## Requirement
Each line of the records containing "book" is to be copied out and returned.

[Opening Record extracts section]

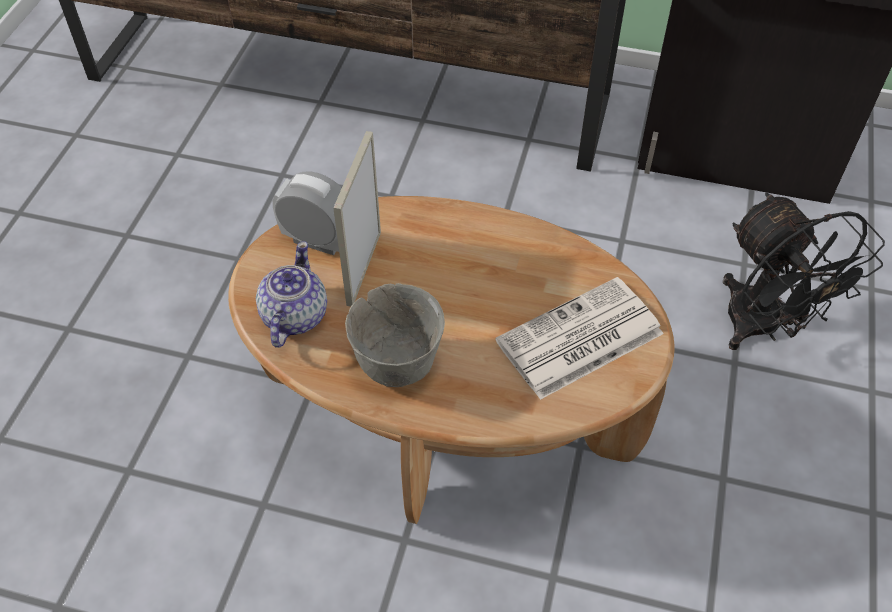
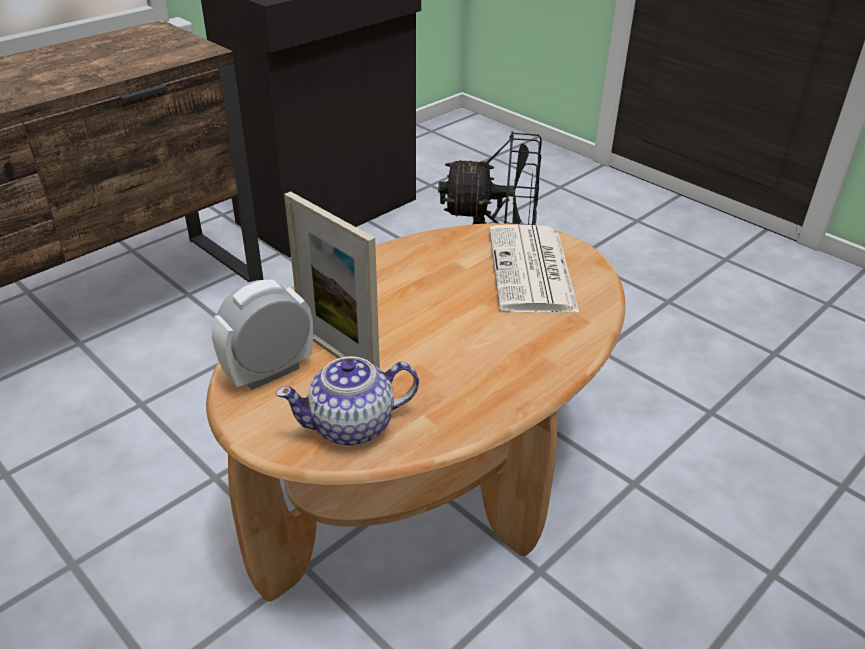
camera: 60 degrees left, 15 degrees down
(293, 316) = (353, 425): teapot -> teapot turned 60 degrees counterclockwise
(396, 362) = (474, 376): grey bowl -> none

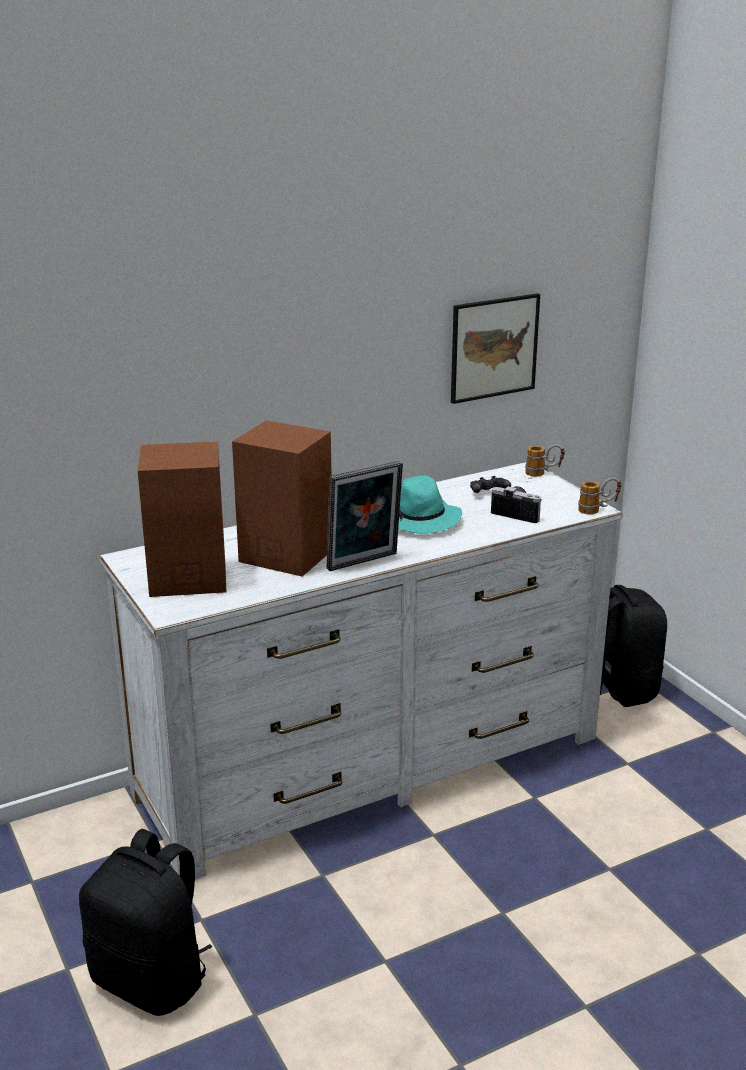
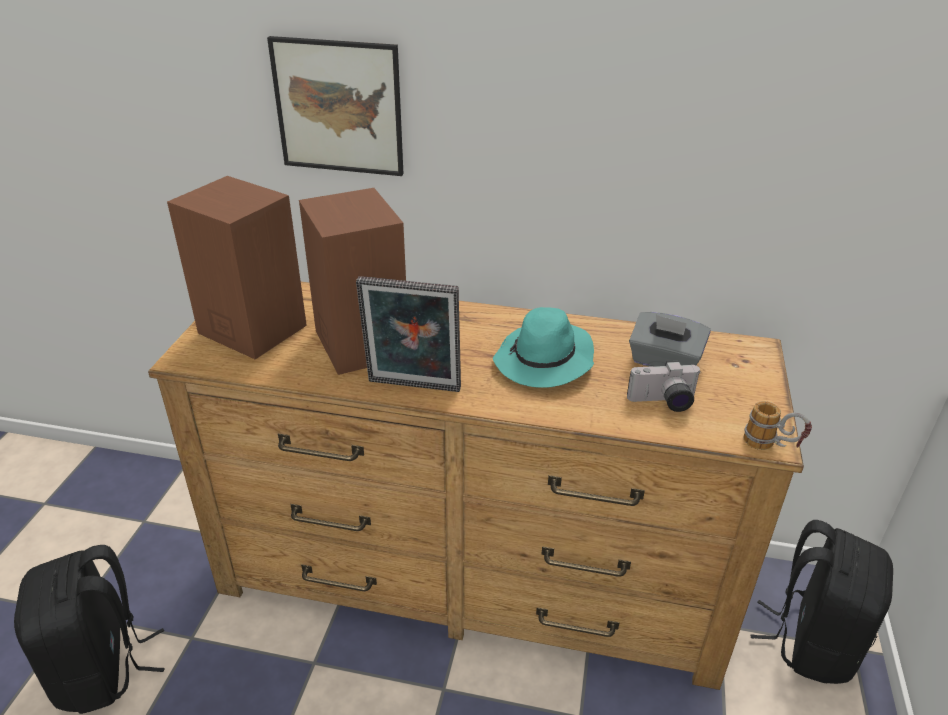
camera: 40 degrees right, 10 degrees up
(371, 765) = (472, 575): white dresser -> brown dresser
(488, 494) = (664, 361): black game controller -> grey tissue box
(494, 347) = (751, 178): picture -> picture (338, 107)
(518, 513) = (663, 402): camera -> camera turned 105 degrees clockwise
(543, 474) = (769, 363): mug -> none

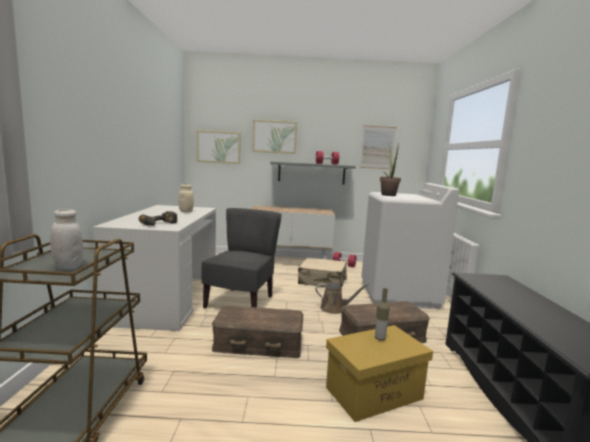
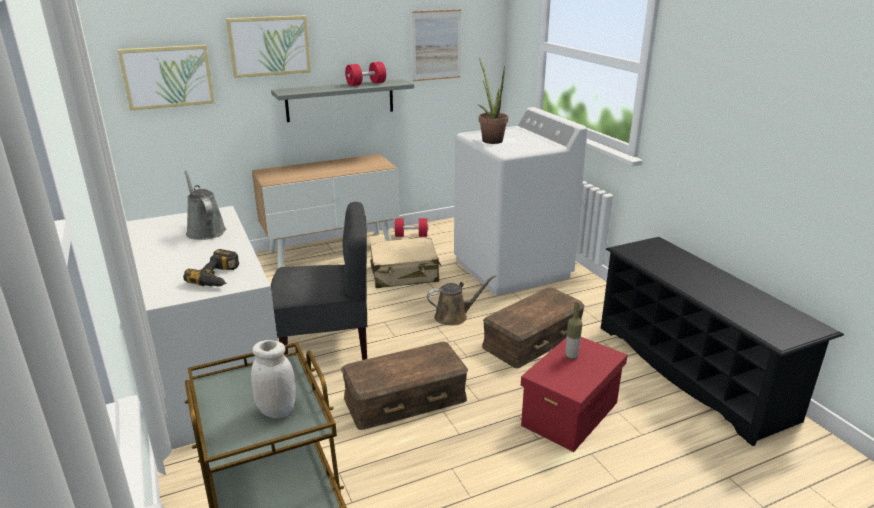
camera: 25 degrees left, 15 degrees up
(186, 212) = (205, 230): beige jar -> grey watering can
(241, 302) = (326, 344): grey chair -> grey chair turned 90 degrees clockwise
(373, 393) = (570, 414): yellow storage box -> red storage box

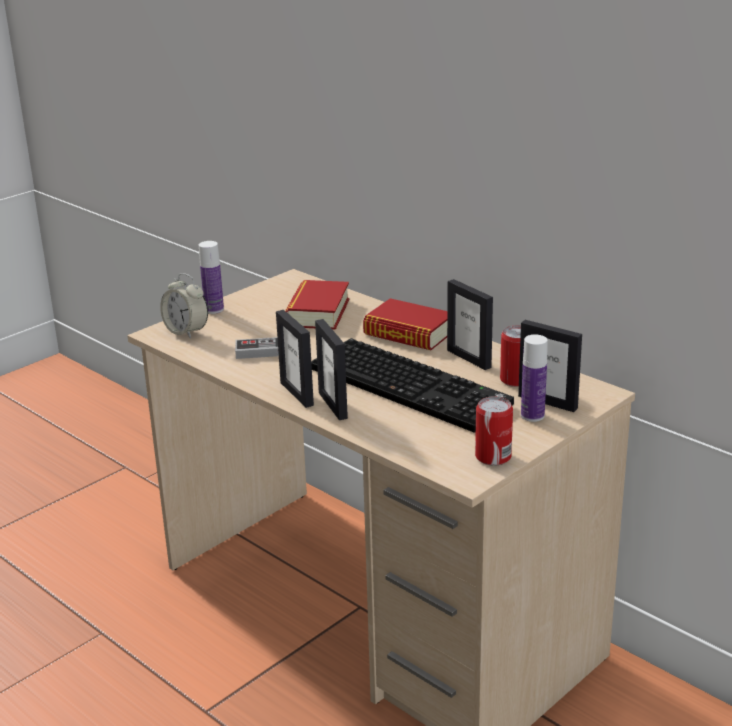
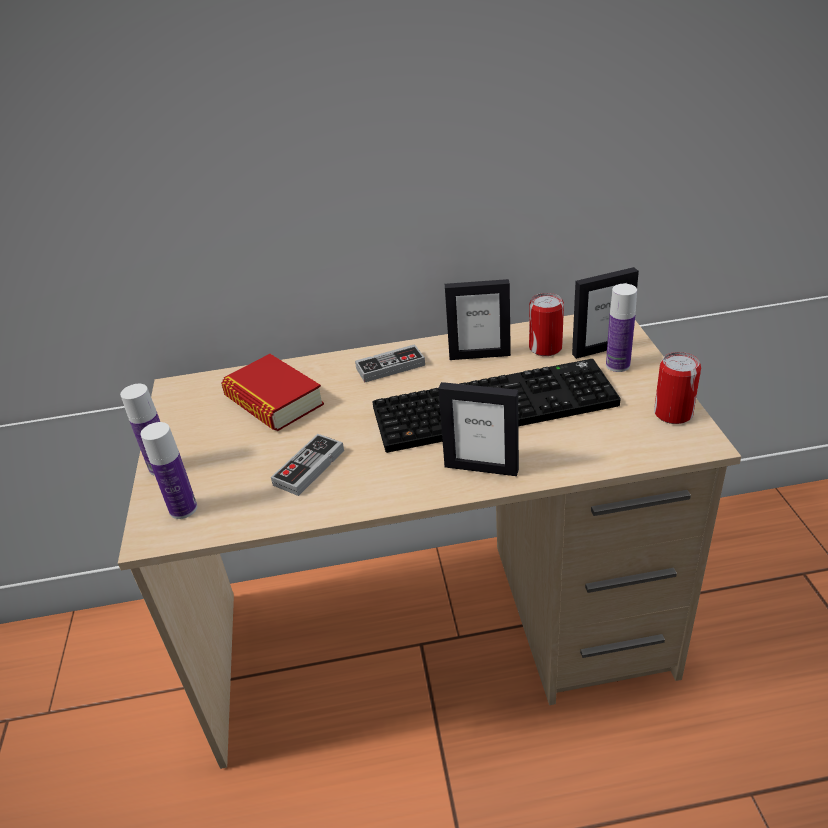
camera: 50 degrees left, 10 degrees up
(186, 332) = (183, 509): alarm clock -> bottle
(297, 394) = (430, 482): picture frame -> none
(409, 333) = (390, 367): book -> game controller

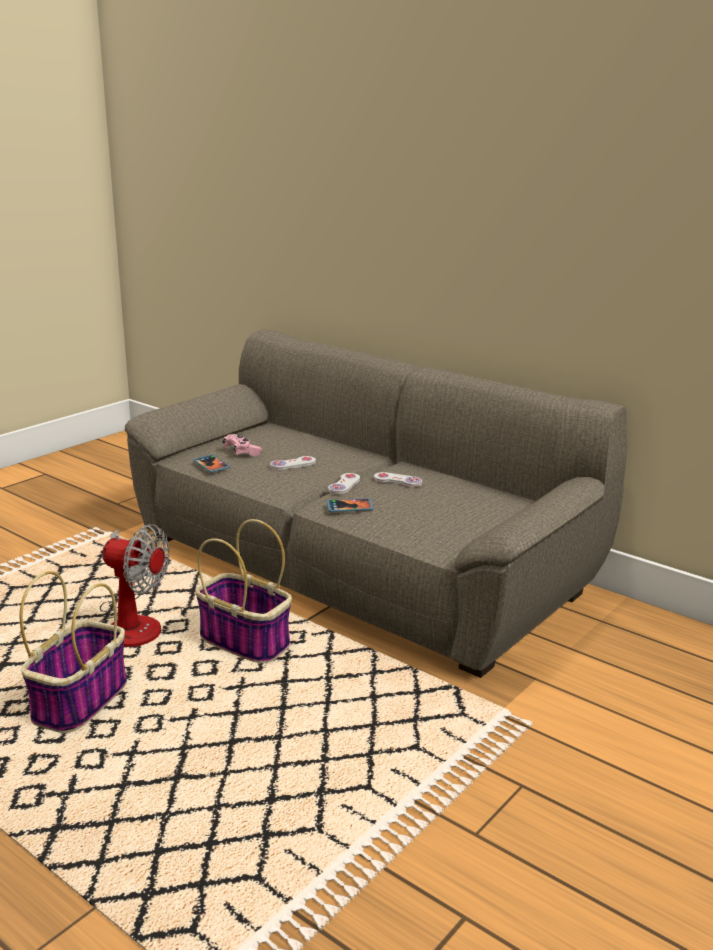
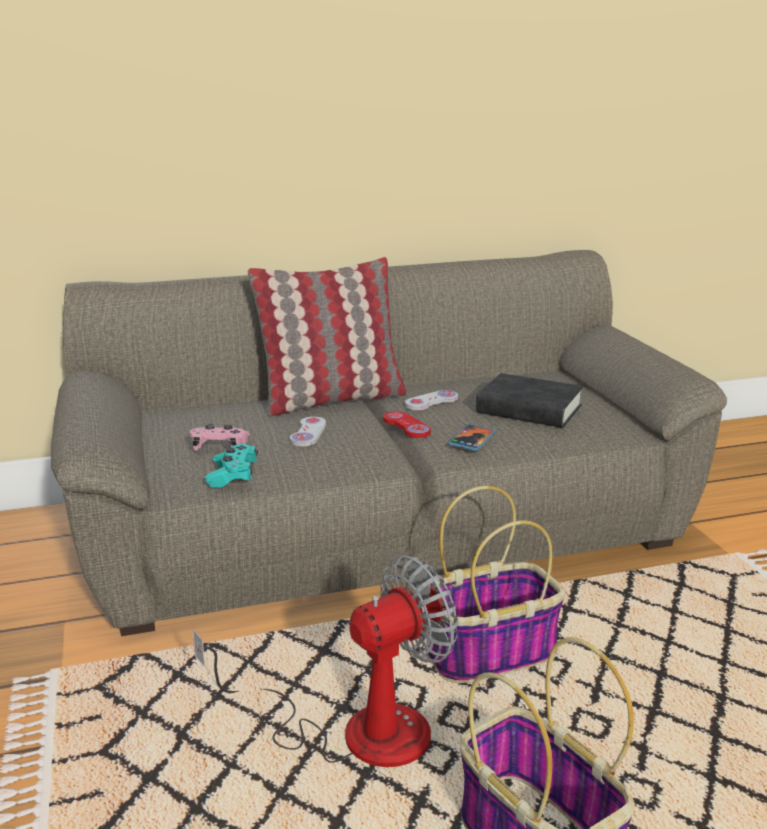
camera: 55 degrees left, 0 degrees up
(211, 465) = (232, 476): phone -> turquoise game controller
(344, 485) = (406, 426): white game controller -> red game controller
(359, 456) = (331, 400): none -> pillow
(433, 511) = (529, 409): none -> black book

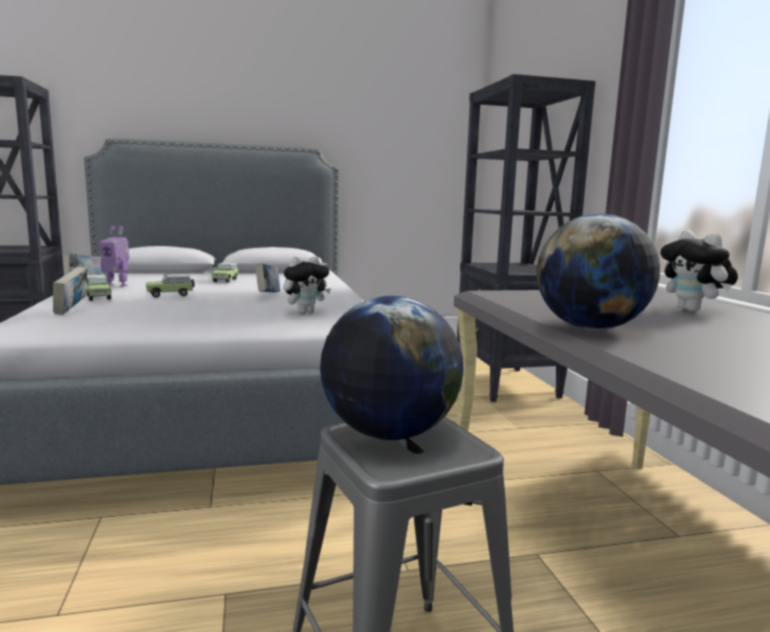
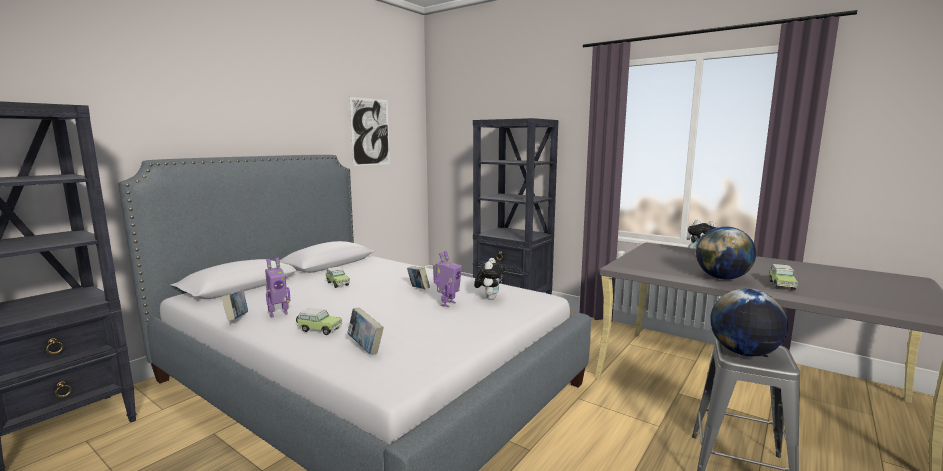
camera: 40 degrees left, 0 degrees up
(171, 295) = (366, 310): toy car -> toy car (781, 285)
(249, 307) = (447, 304): none -> toy robot
(384, 126) = (370, 132): none -> picture

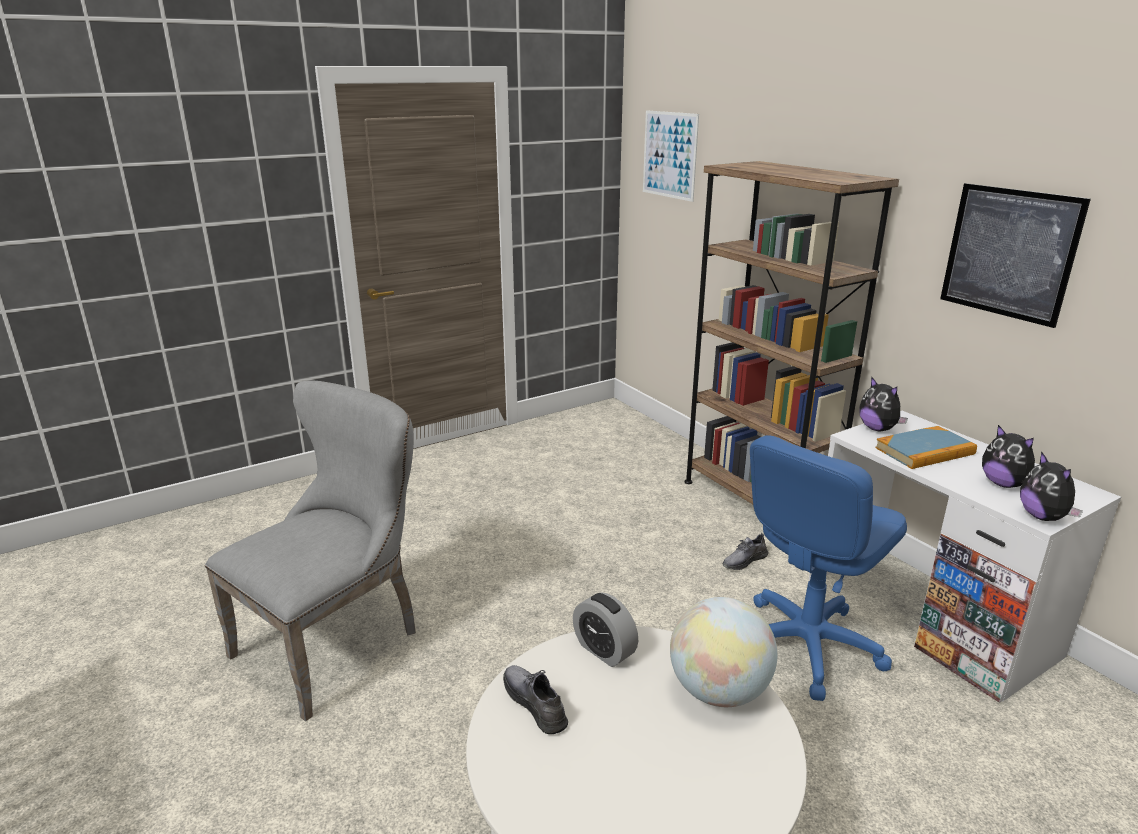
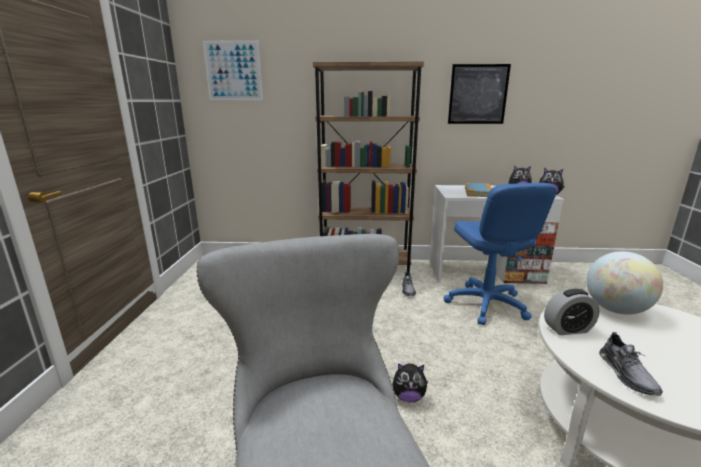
camera: 55 degrees left, 5 degrees down
(535, 703) = (626, 374): grey shoe -> grey shoe turned 90 degrees counterclockwise
(878, 429) = (449, 191): plush toy -> plush toy (408, 397)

[Closing Record extracts section]

## Answer space
(409, 333) = (390, 367): book -> game controller
(433, 511) = (529, 409): none -> black book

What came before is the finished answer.